Count the lines in the items below that contain the string "sucre", with case counting, and reply with the number alone.
BEGIN Dataset content
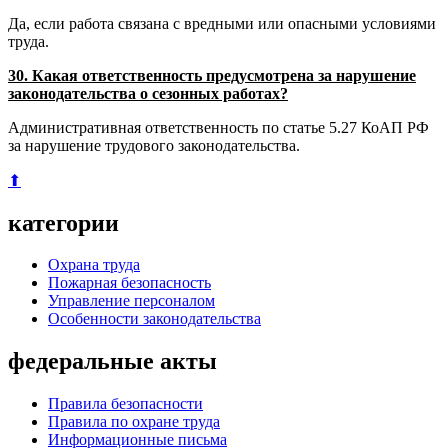
Да, если работа связана с вредными или опасными условиями
труда.
30. Какая ответственность предусмотрена за нарушение
законодательства о сезонных работах?
Административная ответственность по статье 5.27 КоАП РФ
за нарушение трудового законодательства.
⬆
категории
Охрана труда
Пожарная безопасность
Управление персоналом
Особенности законодательства
федеральные акты
Правила безопасности
Правила по охране труда
Информационные письма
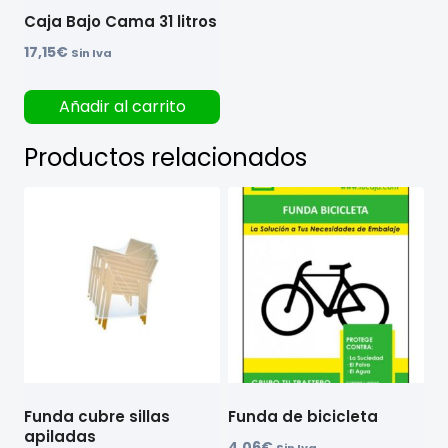
Caja Bajo Cama 31 litros
17,15
€
Sin Iva
Añadir al carrito
Productos relacionados
Funda cubre sillas
Funda de bicicleta
apiladas
4,06
€
Sin Iva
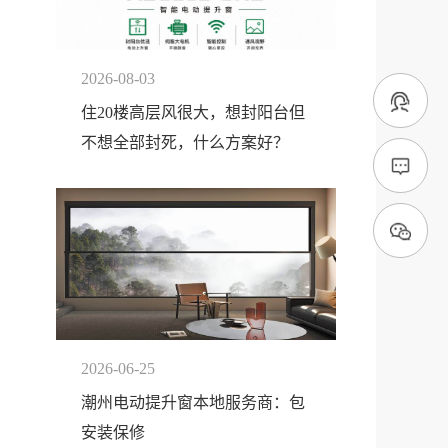
2026-08-03
住20楼高层风很大，想封阳台但
不想全部封死，什么方案好？
2026-06-25
潮州电动提升窗本地服务商：包
安装保修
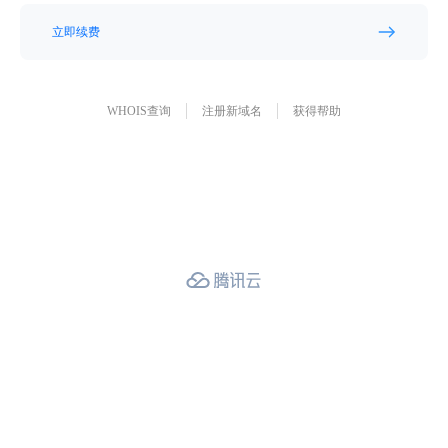
立即续费
WHOIS查询
注册新域名
获得帮助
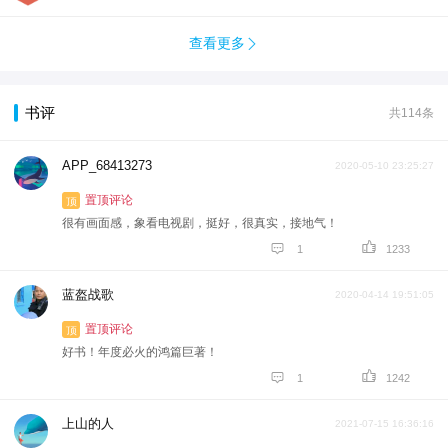
查看更多

书评
共114条
APP_68413273
2020-05-10 23:25:27
置顶评论
顶
很有画面感，象看电视剧，挺好，很真实，接地气！


1
1233
蓝盔战歌
2020-04-14 19:51:05
置顶评论
顶
好书！年度必火的鸿篇巨著！


1
1242
上山的人
2021-07-15 16:36:16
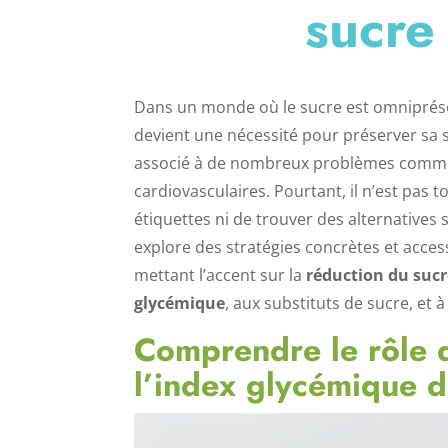
sucre
Dans un monde où le sucre est omniprés
devient une nécessité pour préserver sa s
associé à de nombreux problèmes comme la
cardiovasculaires. Pourtant, il n’est pas 
étiquettes ni de trouver des alternatives s
explore des stratégies concrètes et acce
mettant l’accent sur la
réduction du suc
glycémique
, aux substituts de sucre, et 
Comprendre le rôle d
l’index glycémique d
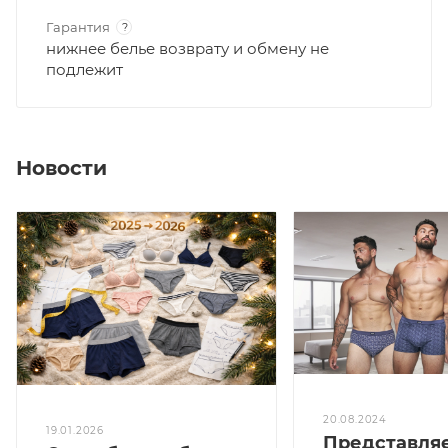
Гарантия
?
нижнее белье возврату и обмену не
подлежит
Новости
20.08.2024
19.01.2026
Представля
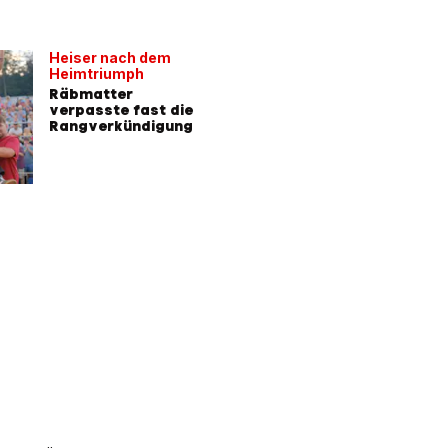
Heiser nach dem
Heimtriumph
Räbmatter
verpasste fast die
Rangverkündigung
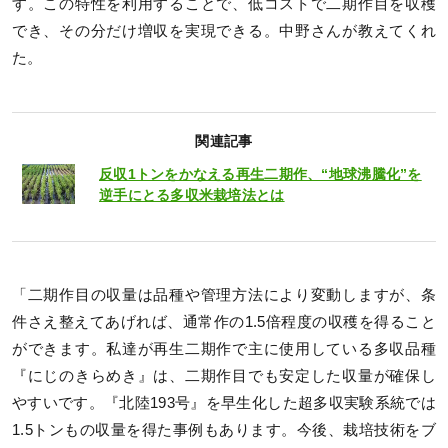
す。この特性を利用することで、低コストで二期作目を収穫
でき、その分だけ増収を実現できる。中野さんが教えてくれ
た。
関連記事
反収1トンをかなえる再生二期作、“地球沸騰化”を
逆手にとる多収米栽培法とは
「二期作目の収量は品種や管理方法により変動しますが、条
件さえ整えてあげれば、通常作の1.5倍程度の収穫を得ること
ができます。私達が再生二期作で主に使用している多収品種
『にじのきらめき』は、二期作目でも安定した収量が確保し
やすいです。『北陸193号』を早生化した超多収実験系統では
1.5トンもの収量を得た事例もあります。今後、栽培技術をブ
END Dataset content
Expected answer >>
3